Are we brave enough for faith . . .
Martha note: This is round four of Faith Unboxed, an ongoing, unconventional conversation about God. Please participate by sharing your own ideas and experiences (either here or on the website), rather than by denigrating the ideas and experiences of others.
Civility and respect rock!
Underneath the fume and fuss of religious controversy, is it possible that living one’s faith is challengingly simple? That it embodies an openness of heart and mind that humans, on their own, just cannot pull off?
Let me start my case for this with a story.
Back in the mid-1980’s I made most of my living as a freelance radio journalist, driving blue highways in a pick-up with a camper, trolling for sound and story. One early summer day while passing through the Shenandoah Valley, I spotted a bonneted woman shelling peas at a picnic table. On impulse, I pulled over and asked if I could help her with the peas and have a chat.

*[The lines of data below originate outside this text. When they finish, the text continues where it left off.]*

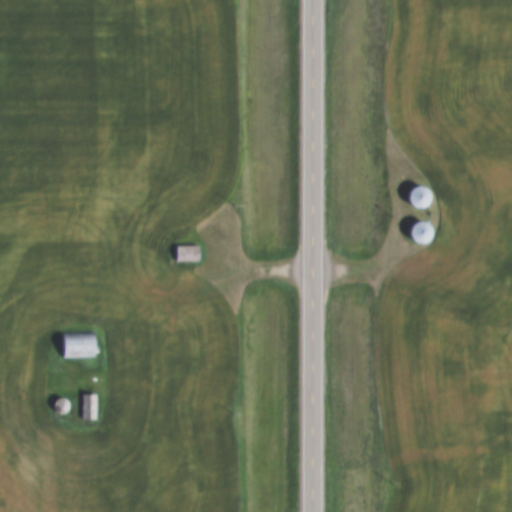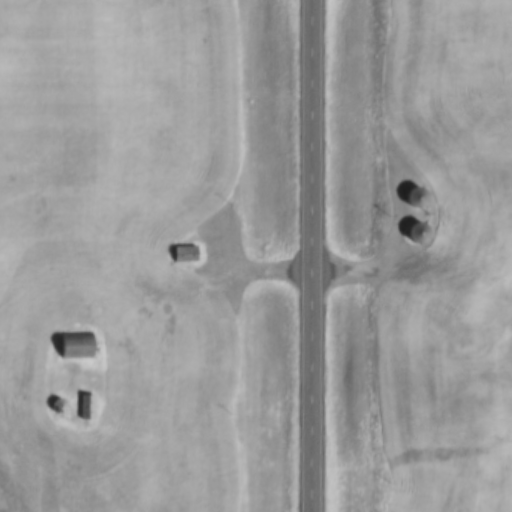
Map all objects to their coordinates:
building: (420, 197)
building: (422, 233)
building: (188, 253)
road: (307, 256)
building: (80, 344)
building: (90, 406)
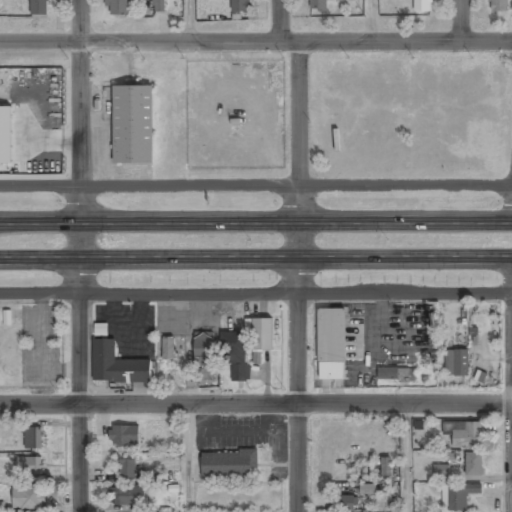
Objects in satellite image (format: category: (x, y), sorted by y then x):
building: (316, 4)
building: (157, 5)
building: (239, 5)
building: (318, 5)
building: (422, 5)
building: (498, 5)
building: (116, 6)
building: (157, 6)
building: (239, 6)
building: (422, 6)
building: (500, 6)
building: (38, 7)
building: (39, 8)
building: (116, 8)
road: (190, 21)
road: (279, 21)
road: (371, 21)
road: (458, 21)
road: (140, 43)
road: (289, 43)
road: (405, 43)
building: (132, 124)
building: (132, 125)
road: (255, 185)
road: (510, 194)
road: (255, 224)
road: (84, 256)
road: (255, 256)
road: (298, 277)
road: (255, 296)
building: (261, 334)
building: (261, 338)
building: (331, 343)
building: (331, 344)
building: (168, 347)
building: (203, 347)
building: (167, 349)
building: (203, 349)
building: (235, 354)
building: (235, 355)
building: (456, 362)
building: (456, 363)
building: (116, 364)
building: (116, 365)
building: (396, 374)
building: (396, 375)
road: (256, 404)
building: (464, 433)
building: (124, 435)
building: (464, 435)
building: (124, 436)
building: (32, 437)
building: (33, 439)
road: (407, 457)
road: (188, 458)
building: (229, 463)
building: (473, 463)
building: (28, 465)
building: (229, 465)
building: (473, 465)
building: (29, 466)
building: (127, 466)
building: (385, 466)
building: (127, 468)
building: (386, 468)
building: (440, 471)
building: (441, 472)
building: (367, 488)
building: (127, 495)
building: (458, 495)
building: (457, 496)
building: (127, 497)
building: (27, 498)
building: (28, 499)
building: (346, 502)
building: (343, 504)
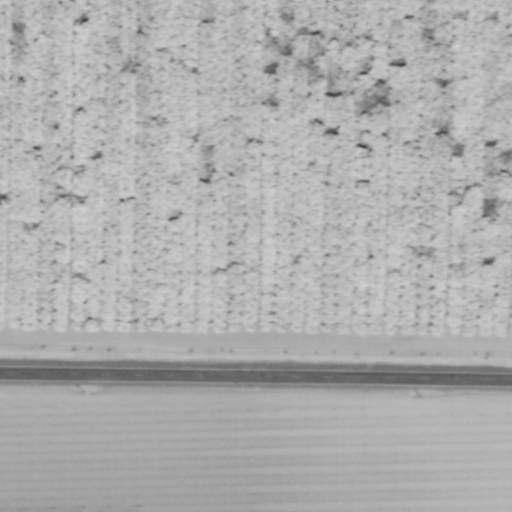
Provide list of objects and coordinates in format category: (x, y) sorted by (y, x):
road: (255, 340)
road: (255, 377)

We sat together for a long time. That lovely woman–all the while making those pea pods fly–talked openly and generously about her life as an Old Order Mennonite. Gradually I came to understand that she didn’t live the way she did–cooking on a wood stove and driving a buggy–because of any fear she’d go to hell if she cooked on a gas stove and drove a car. Rather, it was because she took great joy in keeping close company with God and believed that having a lot of inessential stuff around diluted that closeness.

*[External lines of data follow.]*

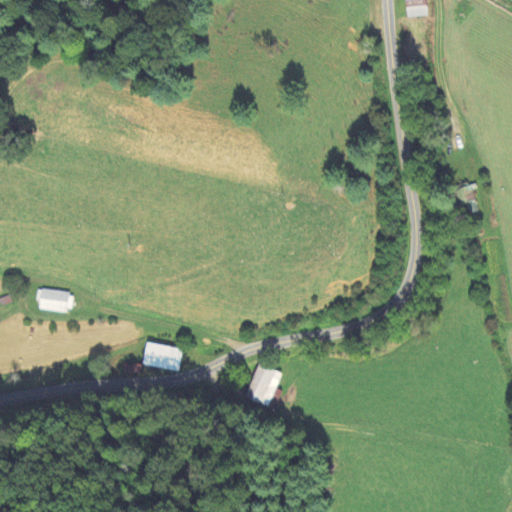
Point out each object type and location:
building: (415, 9)
road: (438, 68)
building: (466, 195)
building: (55, 301)
road: (350, 326)
building: (162, 357)
building: (132, 370)
building: (263, 386)
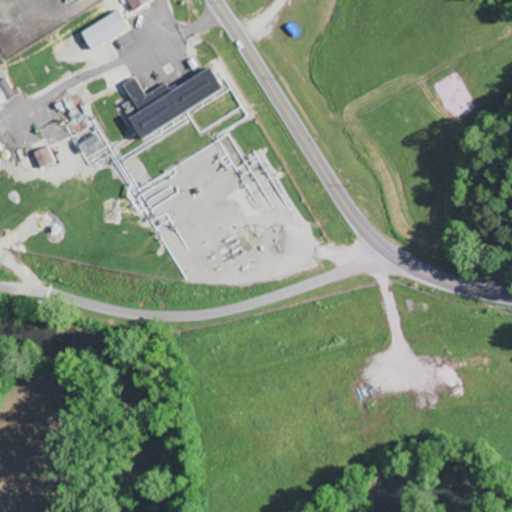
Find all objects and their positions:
building: (140, 2)
building: (142, 3)
power substation: (33, 20)
road: (134, 21)
building: (106, 28)
building: (108, 29)
road: (172, 35)
building: (5, 90)
building: (6, 92)
building: (176, 100)
building: (181, 104)
road: (0, 144)
building: (31, 161)
road: (334, 184)
road: (200, 313)
river: (43, 338)
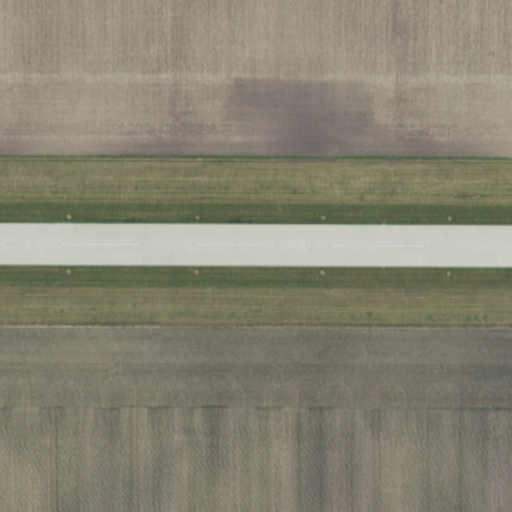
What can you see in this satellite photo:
airport runway: (256, 242)
airport: (256, 244)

What really filled me with wonder, however, was that she didn’t seem nearly as judgmental of my lifestyle as I’d been about hers. I was as much God’s creature to her as her Old Order neighbor. Her faith, her relationship with God, was her bridge of openness to others; her lack of need to pass judgment, even on strangers in pick-ups.
I was not then a declared person of faith–or even inching toward such a declaration. But I did sense even then that this woman had something going for her that I did not. In hindsight, I suspect that something was her faith–her working partnership with God, the great Whatever.
Early in The End of Faith, New Atheist Sam Harris makes a glancing reference to our “common humanity.” Later on in his chapter on “Ethics, Moral Identity and Self-interest,” Mr. Harris writes, “For ethics to matter to us, the happiness and suffering of others must matter to us. It does matter to us, but why?” I finished the book, without finding an answer to either Mr. Harris’ question, or his take on the nature and origin of our “common humanity.” Could it be that Mr. Harris simply wished to avoid acknowledging the presence of mystery in human existence?
Ever heedless, I’ll happily rush in where Mr. Harris fails to tread and submit that once we strip our relationship with God of all trappings and get down to what’s left, we are indeed left hand-in-hand with whatever Mystery links us together; whatever makes me give a tinker’s dam about what happens to you, the Iraqis, or my frequently annoying work colleagues. God, in other words, is our common humanity (notice I do not say “the source of”, but simply “is” our common humanity.) When I deny my connection with you, I deny God.
I’d argue further that I can live in partnership with God –have a strong faith–without swaddling the great Whatever in religion. I don’t even have to acknowledge God to form a partnership with It. I simply have to be open to whatever God is; which in everyday practice, means being open to you.
Your (civil and respectful) response?